For more details on the different options when creating an account from the desktop application, a complete documentation is available here.

From the command line

It is possible to use command line interface to create a user account.

To do so, you need :

1. Invite the user from the administration panel ;
2. Retrieve the ID of your Team in the "Profile" -> "General" part of the administration board ;
3. Execute the following creation command:

cd %LOCALAPPDATA%\Programs\Seald
seald-cli create-account --display-name "Steve Jobs" --email steve@mycompany.com --accept-license --team-id 00000000-0000-0000-0000-0000-0000-0000-0000-0000-00000000000000 --accept-backup-keys

1. The command may ask you if you want to overwrite your account. This is most likely due to the fact that you have already performed these steps on another computer, please follow the device addition guide to use it.

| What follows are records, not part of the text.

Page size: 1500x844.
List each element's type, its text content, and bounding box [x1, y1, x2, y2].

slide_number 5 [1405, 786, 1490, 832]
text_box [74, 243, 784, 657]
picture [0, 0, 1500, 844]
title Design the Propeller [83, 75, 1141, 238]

If you want to overwrite the old account, you can write "yes" and press the enter key;
2. You will then be asked to copy the confirmation code received by email, do so and press enter ;

TIP

For a detailed explanation of how to use the CLI on different operating systems, please refer to its user guide.

For a detailed explanation of this command, refer to its documentation: create-account.

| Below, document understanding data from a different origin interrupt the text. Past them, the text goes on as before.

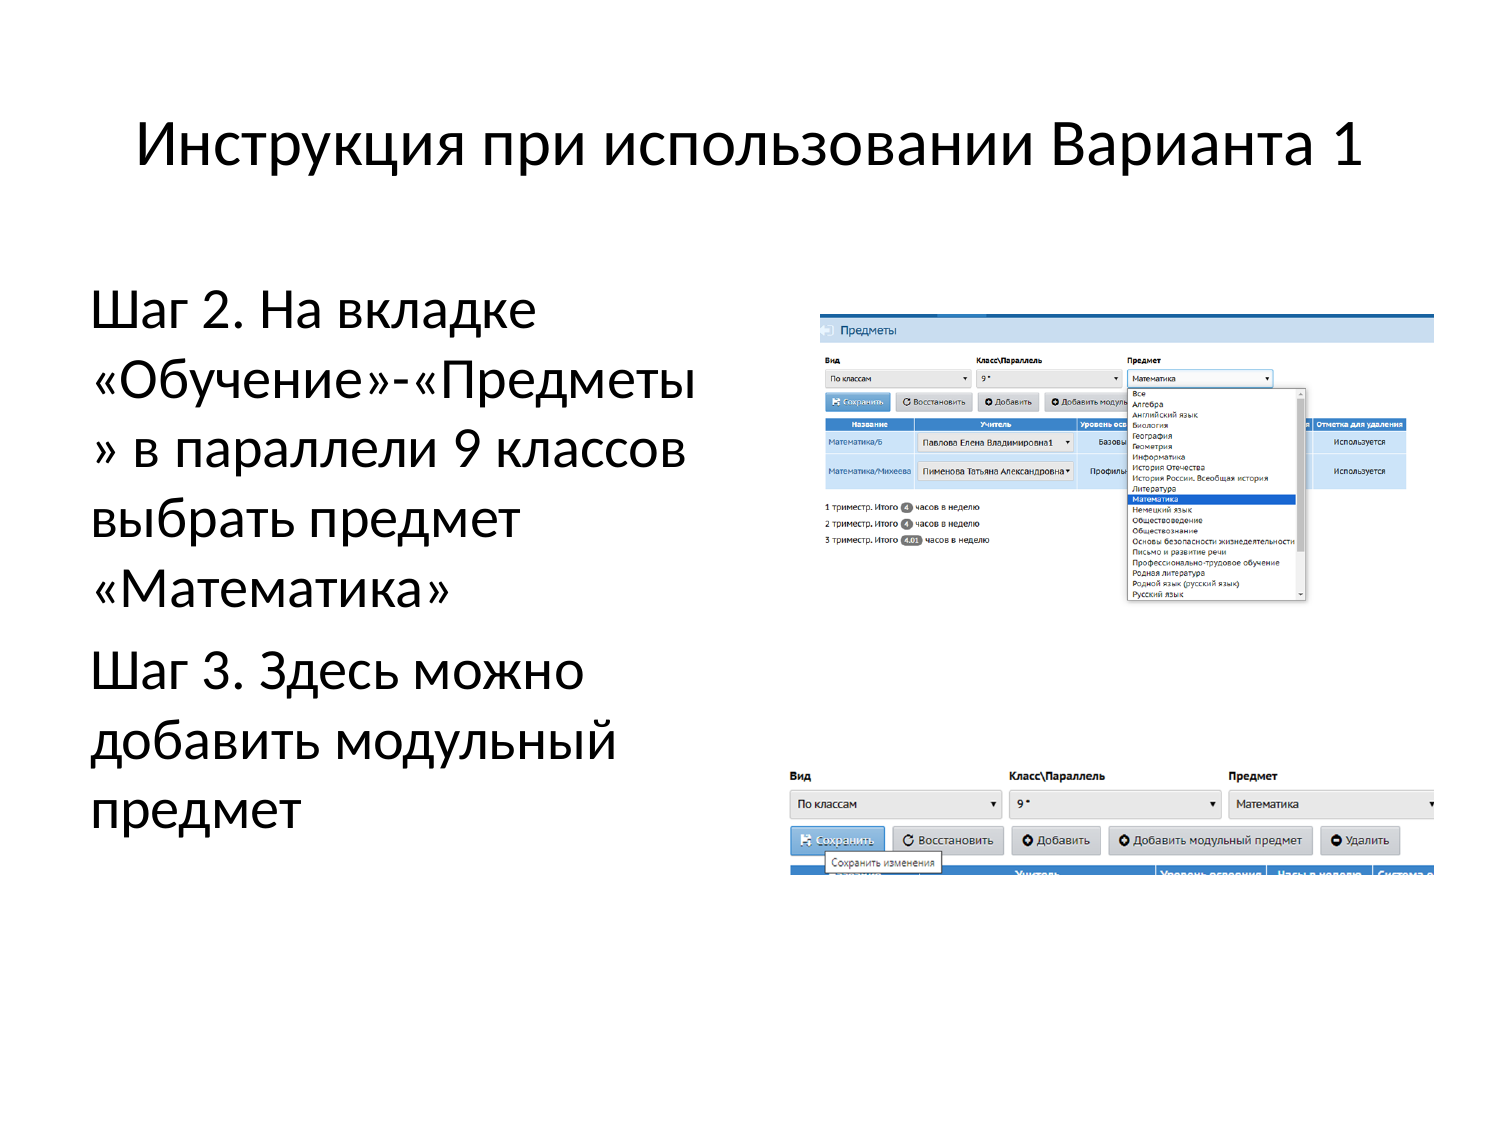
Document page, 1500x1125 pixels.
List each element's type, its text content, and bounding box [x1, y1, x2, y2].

picture [820, 314, 1434, 641]
list [762, 262, 1425, 1005]
title Инструкция при использовании Варианта 1 [75, 45, 1425, 233]
list Шаг 2. На вкладке «Обучение»-«Предметы» в параллели 9 классов выбрать предмет «Математика» Шаг 3. Здесь можно добавить модульный предмет [75, 262, 738, 1005]
picture [769, 756, 1434, 875]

From the command line with a validation token

To simplify installation and avoid having to manually invite each user and validate each email address individually, validation tokens can be used when creating accounts.

1. Have the desired domain validated by the Seald teams;
2. Retrieve the validation key from the administration dashboard ;
3. Generate a validation token for the desired e-mail address;
4. Execute the following command:

cd %LOCALAPPDATA%\Programs\Seald
seald-cli create-account --display-name "Steve Jobs" --accept-license --email steve@apple.com --email-validation 5f32fdb5-cb1d-4b1b-b981-d35f75e9376c:1b4e5537890f92cce85d86df22eergerg4 --accept-backup-keys

Generation of validation tokens

These tokens are generated using a validation key specific to the domain to be validated accessible in the administration dashboard. This menu is only available if the Seald team has validated that the corresponding domain belongs exclusively to your team.

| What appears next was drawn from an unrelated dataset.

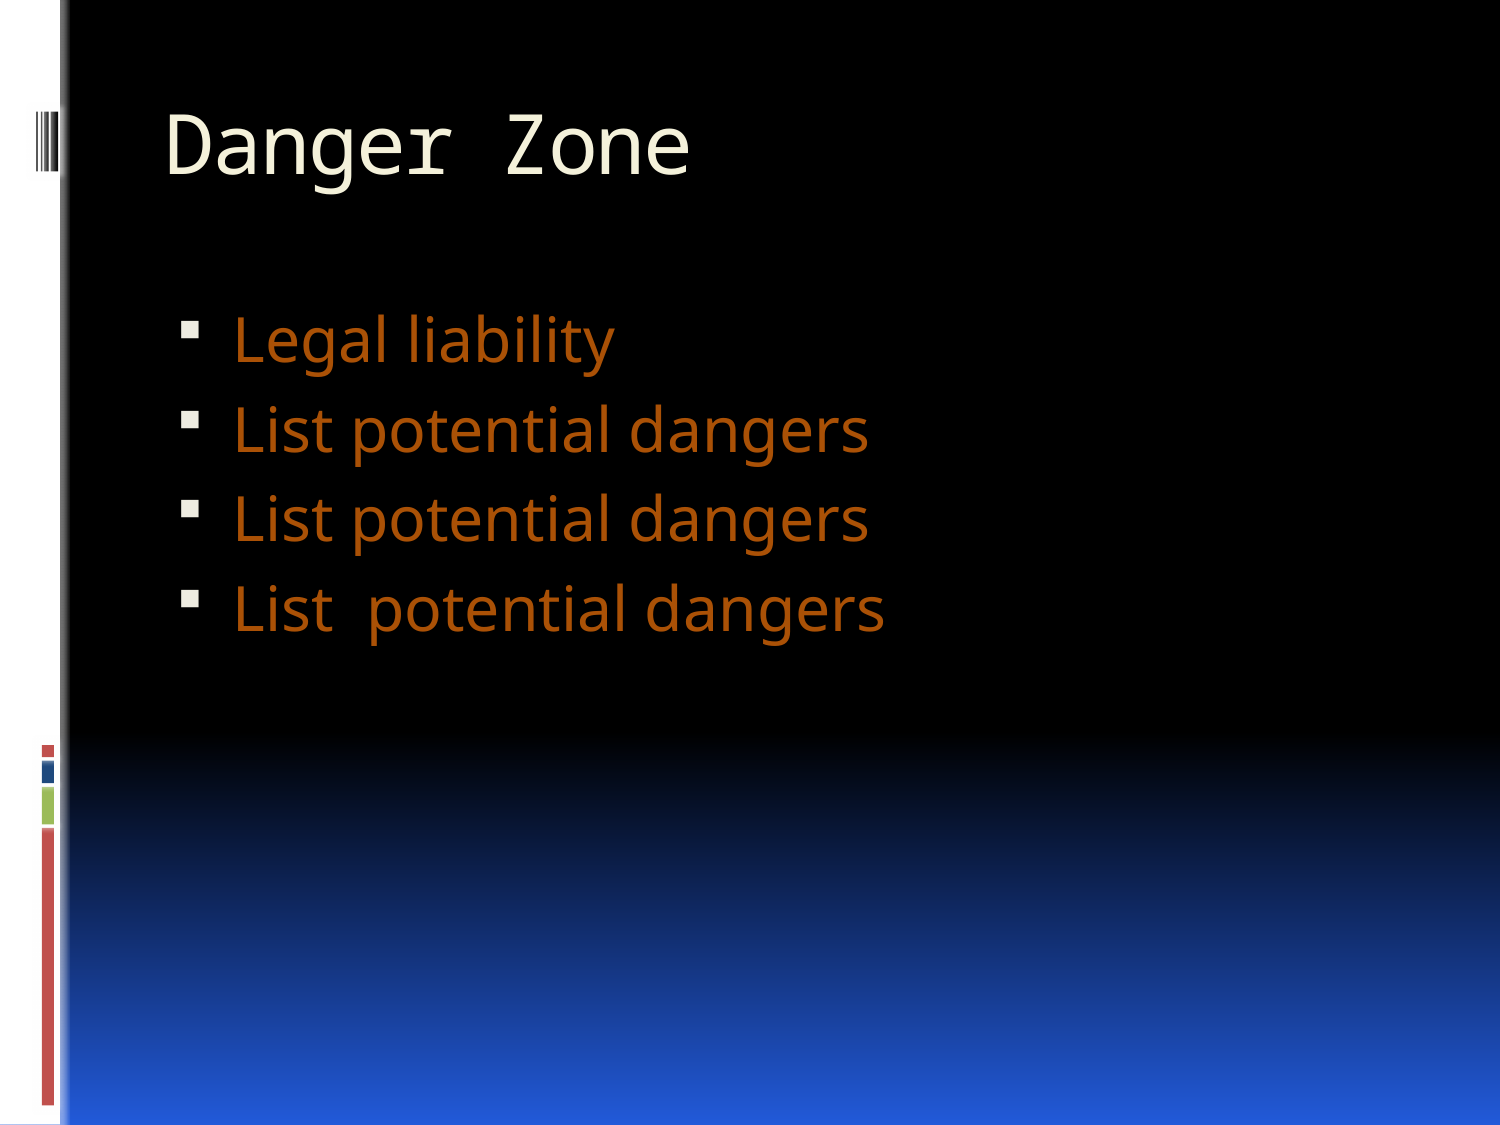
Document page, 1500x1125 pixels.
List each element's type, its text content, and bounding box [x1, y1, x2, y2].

title Danger Zone [150, 84, 1425, 235]
list Legal liability List potential dangers List potential dangers List potential dangers [149, 292, 1426, 1043]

Validation tokens can be manually generated on the administration dashboard. To do this, go to the "User" page, tab "Invitations in progress". Then, for the desired user, if his email address corresponds to one of the pre-validated domains, see the options and choose "Generate a pre-validation token".

It is also possible to generate these tokens programmatically. The tokens are generated by the following script, downloadable here.

const crypto = require('crypto')

const email = process.argv[2]
const domainValidationKeyId = process.argv[3]
const domainValidationKey = process.argv[4]

const random = (size = 1000) => crypto.randomBytes(size)

const scrypt = (buff, salt) => new Promise((resolve, reject) => {
  crypto.scrypt(
    buff,
    salt,
    64, // 64 bytes for a 256 bits key (there is also a signing key for HMAC)
    { N: 16384, r: 8, p: 1 },
    (err, key) => {
      if (err) reject(err)
      else resolve(key)
    }
  )
})

const generate = async (email, domainValidationKeyId, domainValidationKey) => {
  const nonce = random(32).toString('hex')
  const token = (await scrypt(
    Buffer.from(`${email}-${domainValidationKey}`, 'utf8'),
    Buffer.from(nonce, 'utf8')
  )).toString('hex')
  console.log(`TOKEN: ${domainValidationKeyId}:${nonce}:${token}`)
}

generate(email, domainValidationKeyId, domainValidationKey)

This script runs using NodeJS, and needs the following arguments:

node script.js <email> <domainValidationKeyId> <domainValidationKey>

domainValidationKeyId and domainValidationKey can be found on the dashboard, on the Domains page.